The People vs. Eunice Baker
BORDERLINE is a feature-length documentary that tells the story of Eunice Baker, a borderline mentally retarded woman who was sentenced to 15 years to life in prison for murdering a young child, despite evidence that the death was accidental. After nearly 5 years in prison, The New York State Appellate Court recently reduced Eunice's sentence to criminally negligent homicide, and she was released on time served.
When she was first brought in for questioning, Eunice, who did not understand her Miranda rights, signed a false confession. The document states that while babysitting young Charlotte Kurtz, Eunice intentionally killed the child by locking her in her bedroom and turning the thermostat up to 90 degrees on a hot June day. The defense in her trial claims that a short in the thermostat's circuitry caused the sweltering heat inside the home, a fact that is confirmed by the sworn testimony of an electrical expert. Eunice's lawyer also asserts that his client, due to her limited cognitive capacity (her IQ is between 65 and 78), did not realize that the heat posed a severe threat to the three-year-old child.
From day one, Eunice was tried in the media and found guilty. Not until the midst of the trial were any articles printed sympathetic to her, though evidence supporting her innocence had surfaced. With no audio or video recording of Eunice's confession, jurors were forced to decide whether or not she possesses the intelligence to have understood her Miranda rights or realized that Charlotte was in danger.
By following this controversy as it unfolds in the rural upstate New York courtroom of Judge Vincent Sgueglia, BORDERLINE draws attention to the problem of how mentally handicapped individuals are treated by the legal system across the nation, especially in rural communities and small towns. With more than 4% of the national prison population considered mentally retarded, this issue, which has been overlooked for decades, is only now gaining the national recognition it deserves.
According to Scott Miller, Eunice Baker's lawyer, mentally retarded people have little protection as they often waive their Miranda rights without understanding what they are doing. Since people with mental retardation tend to provide more incriminating evidence to prosecutors than other defendants, they are also generally less successful at plea-bargaining. When they go to trial, their testimony may be viewed as less credible because aggressive prosecutors can make them appear unreliable. Using Eunice Baker's case as an example, BORDERLINE raises the question of whether the legal system, which presupposes a mentally competent defendant is prepared and able to protect the rights of mentally disabled people.
The lives of both Charlotte Kurtz and Eunice Baker were tragic. Charlotte's mother, Nikki Sherman, was 16 when she became pregnant. After being taken away by social services, Charlotte changed foster parents seven times. Eunice was the victim of repeated sexual abuse at the hands of her stepfather. By delving deep into their troubled backgrounds, this film seeks to explain the non-legal issues and complexities leading up to the fateful night, attempting to help viewers understand how such a tragedy could come to pass.

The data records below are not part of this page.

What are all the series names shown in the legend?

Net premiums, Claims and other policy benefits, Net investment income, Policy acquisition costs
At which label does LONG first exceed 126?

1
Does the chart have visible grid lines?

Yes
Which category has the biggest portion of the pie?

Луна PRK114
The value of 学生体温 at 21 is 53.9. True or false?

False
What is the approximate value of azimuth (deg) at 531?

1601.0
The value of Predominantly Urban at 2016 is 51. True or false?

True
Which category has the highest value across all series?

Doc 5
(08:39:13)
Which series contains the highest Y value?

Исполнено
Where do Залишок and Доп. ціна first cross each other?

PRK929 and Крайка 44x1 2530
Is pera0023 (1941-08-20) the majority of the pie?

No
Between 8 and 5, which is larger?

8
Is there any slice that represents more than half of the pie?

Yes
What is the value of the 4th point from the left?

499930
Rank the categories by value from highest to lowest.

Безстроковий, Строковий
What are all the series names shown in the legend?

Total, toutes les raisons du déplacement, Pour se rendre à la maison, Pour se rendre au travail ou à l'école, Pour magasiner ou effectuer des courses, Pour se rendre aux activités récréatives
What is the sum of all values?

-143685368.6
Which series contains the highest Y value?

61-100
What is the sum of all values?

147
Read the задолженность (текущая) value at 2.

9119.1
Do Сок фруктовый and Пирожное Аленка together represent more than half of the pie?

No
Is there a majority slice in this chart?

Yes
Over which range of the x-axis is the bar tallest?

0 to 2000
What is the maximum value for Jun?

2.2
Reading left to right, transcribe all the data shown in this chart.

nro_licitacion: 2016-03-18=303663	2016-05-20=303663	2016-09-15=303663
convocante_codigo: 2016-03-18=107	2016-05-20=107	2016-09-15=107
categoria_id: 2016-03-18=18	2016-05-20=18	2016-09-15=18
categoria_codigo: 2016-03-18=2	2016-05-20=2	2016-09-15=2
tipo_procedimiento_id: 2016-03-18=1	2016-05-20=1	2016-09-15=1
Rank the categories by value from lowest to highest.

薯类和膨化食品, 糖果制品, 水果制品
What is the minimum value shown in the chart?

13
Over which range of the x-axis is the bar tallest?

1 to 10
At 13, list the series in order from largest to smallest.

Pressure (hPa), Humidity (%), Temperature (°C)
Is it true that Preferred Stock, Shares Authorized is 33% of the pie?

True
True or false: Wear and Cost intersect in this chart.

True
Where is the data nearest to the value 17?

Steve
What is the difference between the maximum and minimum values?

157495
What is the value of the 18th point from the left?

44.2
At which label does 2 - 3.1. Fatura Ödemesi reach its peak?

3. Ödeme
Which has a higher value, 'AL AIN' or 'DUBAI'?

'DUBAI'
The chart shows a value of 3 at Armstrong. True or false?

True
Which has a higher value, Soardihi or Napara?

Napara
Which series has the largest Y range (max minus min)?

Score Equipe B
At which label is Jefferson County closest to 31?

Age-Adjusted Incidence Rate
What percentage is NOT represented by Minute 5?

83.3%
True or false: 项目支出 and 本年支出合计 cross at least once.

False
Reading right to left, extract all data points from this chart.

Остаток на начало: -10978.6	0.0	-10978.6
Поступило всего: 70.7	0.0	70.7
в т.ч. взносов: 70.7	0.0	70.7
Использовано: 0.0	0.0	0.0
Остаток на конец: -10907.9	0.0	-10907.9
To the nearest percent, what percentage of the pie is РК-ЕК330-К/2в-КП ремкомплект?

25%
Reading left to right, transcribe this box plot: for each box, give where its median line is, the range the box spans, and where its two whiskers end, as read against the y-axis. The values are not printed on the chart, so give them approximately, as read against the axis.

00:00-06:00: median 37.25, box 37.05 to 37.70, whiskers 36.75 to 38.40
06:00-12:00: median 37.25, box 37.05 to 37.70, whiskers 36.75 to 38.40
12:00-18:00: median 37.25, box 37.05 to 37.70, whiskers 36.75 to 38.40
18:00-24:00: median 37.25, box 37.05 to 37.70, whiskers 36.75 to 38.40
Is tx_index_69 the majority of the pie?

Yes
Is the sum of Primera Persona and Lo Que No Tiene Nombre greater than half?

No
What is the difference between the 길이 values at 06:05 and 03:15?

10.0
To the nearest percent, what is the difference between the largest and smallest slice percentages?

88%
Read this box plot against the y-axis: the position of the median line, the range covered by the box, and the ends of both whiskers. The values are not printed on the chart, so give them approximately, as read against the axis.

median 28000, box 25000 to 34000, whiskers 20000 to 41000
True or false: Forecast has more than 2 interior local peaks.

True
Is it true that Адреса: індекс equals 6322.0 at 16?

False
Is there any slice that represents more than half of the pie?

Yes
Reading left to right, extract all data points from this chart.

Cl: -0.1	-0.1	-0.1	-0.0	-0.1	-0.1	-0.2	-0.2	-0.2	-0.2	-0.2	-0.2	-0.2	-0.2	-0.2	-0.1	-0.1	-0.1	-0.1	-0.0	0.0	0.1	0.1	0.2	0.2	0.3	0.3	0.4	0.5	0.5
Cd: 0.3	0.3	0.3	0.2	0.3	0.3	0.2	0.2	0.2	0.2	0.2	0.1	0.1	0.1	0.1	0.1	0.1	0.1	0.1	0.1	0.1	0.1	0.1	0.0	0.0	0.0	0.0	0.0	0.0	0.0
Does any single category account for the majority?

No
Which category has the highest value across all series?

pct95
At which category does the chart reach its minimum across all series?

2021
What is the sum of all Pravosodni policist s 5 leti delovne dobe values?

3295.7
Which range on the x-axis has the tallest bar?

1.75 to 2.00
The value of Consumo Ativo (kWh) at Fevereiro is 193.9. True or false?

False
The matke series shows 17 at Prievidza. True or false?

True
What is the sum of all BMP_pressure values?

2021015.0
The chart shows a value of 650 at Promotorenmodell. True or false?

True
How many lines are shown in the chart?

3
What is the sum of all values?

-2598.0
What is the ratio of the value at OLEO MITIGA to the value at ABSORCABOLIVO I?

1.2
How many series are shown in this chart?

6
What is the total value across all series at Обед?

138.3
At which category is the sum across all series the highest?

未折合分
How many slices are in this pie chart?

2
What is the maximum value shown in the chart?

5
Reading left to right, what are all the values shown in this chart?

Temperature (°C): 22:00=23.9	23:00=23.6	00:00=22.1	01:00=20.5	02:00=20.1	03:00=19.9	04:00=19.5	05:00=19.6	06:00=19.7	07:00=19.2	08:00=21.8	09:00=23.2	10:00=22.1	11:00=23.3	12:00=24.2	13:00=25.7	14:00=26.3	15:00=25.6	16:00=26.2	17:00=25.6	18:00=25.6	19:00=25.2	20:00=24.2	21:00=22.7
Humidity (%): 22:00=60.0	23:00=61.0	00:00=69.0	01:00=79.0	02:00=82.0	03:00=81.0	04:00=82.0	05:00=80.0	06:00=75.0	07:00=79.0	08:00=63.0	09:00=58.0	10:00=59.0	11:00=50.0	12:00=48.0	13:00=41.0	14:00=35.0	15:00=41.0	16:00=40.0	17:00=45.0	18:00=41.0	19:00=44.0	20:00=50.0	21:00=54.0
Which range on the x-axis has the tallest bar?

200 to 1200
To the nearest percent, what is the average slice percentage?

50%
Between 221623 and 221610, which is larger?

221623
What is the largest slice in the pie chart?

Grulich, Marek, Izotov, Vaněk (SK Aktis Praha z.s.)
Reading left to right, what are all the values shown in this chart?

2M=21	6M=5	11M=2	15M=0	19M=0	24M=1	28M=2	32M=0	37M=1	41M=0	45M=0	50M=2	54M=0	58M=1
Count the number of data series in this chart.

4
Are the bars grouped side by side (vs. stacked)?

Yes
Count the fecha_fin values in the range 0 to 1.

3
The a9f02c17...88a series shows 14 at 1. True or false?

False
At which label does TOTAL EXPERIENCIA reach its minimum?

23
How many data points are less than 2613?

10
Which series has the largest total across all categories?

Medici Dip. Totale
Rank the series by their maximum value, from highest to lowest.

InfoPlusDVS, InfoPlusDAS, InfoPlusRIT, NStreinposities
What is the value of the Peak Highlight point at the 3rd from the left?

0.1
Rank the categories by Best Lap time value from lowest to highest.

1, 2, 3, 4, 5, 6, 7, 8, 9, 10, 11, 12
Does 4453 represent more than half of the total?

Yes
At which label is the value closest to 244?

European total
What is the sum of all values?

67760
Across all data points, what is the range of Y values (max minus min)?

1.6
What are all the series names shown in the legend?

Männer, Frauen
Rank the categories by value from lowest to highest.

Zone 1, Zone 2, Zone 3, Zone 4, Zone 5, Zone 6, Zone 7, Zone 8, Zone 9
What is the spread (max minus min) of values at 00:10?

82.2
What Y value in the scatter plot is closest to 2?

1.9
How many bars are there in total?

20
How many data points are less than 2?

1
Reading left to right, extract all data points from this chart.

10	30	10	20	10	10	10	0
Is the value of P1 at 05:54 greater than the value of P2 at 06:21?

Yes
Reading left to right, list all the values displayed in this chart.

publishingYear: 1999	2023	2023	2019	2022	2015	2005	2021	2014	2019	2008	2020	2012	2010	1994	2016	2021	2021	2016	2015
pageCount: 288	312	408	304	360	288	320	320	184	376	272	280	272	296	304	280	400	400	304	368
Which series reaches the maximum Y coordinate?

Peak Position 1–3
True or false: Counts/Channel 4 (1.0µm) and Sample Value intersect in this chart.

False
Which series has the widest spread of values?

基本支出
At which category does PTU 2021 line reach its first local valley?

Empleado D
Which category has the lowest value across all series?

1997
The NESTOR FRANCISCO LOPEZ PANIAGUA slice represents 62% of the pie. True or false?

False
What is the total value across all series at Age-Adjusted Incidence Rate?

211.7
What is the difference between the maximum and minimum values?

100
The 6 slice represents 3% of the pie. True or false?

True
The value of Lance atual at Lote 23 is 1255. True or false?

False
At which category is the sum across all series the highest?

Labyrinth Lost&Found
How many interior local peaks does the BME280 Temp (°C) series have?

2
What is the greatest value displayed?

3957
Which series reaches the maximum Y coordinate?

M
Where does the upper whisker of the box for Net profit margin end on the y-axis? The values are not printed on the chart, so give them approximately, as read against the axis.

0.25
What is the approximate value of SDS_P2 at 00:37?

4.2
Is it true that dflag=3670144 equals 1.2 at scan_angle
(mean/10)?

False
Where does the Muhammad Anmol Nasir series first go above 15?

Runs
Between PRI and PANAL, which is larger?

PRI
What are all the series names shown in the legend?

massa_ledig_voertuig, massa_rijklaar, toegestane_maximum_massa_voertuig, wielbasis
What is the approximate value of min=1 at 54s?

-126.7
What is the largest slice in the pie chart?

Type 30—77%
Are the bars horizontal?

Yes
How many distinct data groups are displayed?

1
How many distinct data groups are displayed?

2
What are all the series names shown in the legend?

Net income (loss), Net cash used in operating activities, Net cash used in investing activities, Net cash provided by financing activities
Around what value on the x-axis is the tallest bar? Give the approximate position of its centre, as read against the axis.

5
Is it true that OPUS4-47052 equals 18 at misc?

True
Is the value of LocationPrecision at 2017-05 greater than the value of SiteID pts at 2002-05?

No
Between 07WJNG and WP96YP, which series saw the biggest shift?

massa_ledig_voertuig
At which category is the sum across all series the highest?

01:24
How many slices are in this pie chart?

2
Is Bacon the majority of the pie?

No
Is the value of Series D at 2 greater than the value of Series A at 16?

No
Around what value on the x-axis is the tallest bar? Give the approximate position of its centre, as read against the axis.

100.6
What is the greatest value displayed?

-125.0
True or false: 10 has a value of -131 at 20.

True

BORDERLINE unfolds chronologically, emerging as a poignant story of one family's struggle for justice in the context of a small, economically depressed rural town. As Eunice's case progresses, the audience is forced to grapple with challenging questions about how often individuals with limited cognitive capacity sign false confessions and whether these confessions, which are neither video nor audio taped, are enough to warrant prosecution. The film focuses on the Baker family in order to paint a more complete picture of Eunice's handicap, but viewers are reminded by interviews with the victim's mother and foster parents of the pain caused by the child's death.
Following Eunice's story from her initial trial to her ultimate release, and focusing on her family's struggle to defend her despite poverty and their own mental disabilities, BORDERLINE draws attention to the way mentally handicapped individuals are treated by the legal system, especially in rural communities and small towns. Ultimately, the film proves that the legal system, while seriously flawed, has the potential to right itself and correct injustice.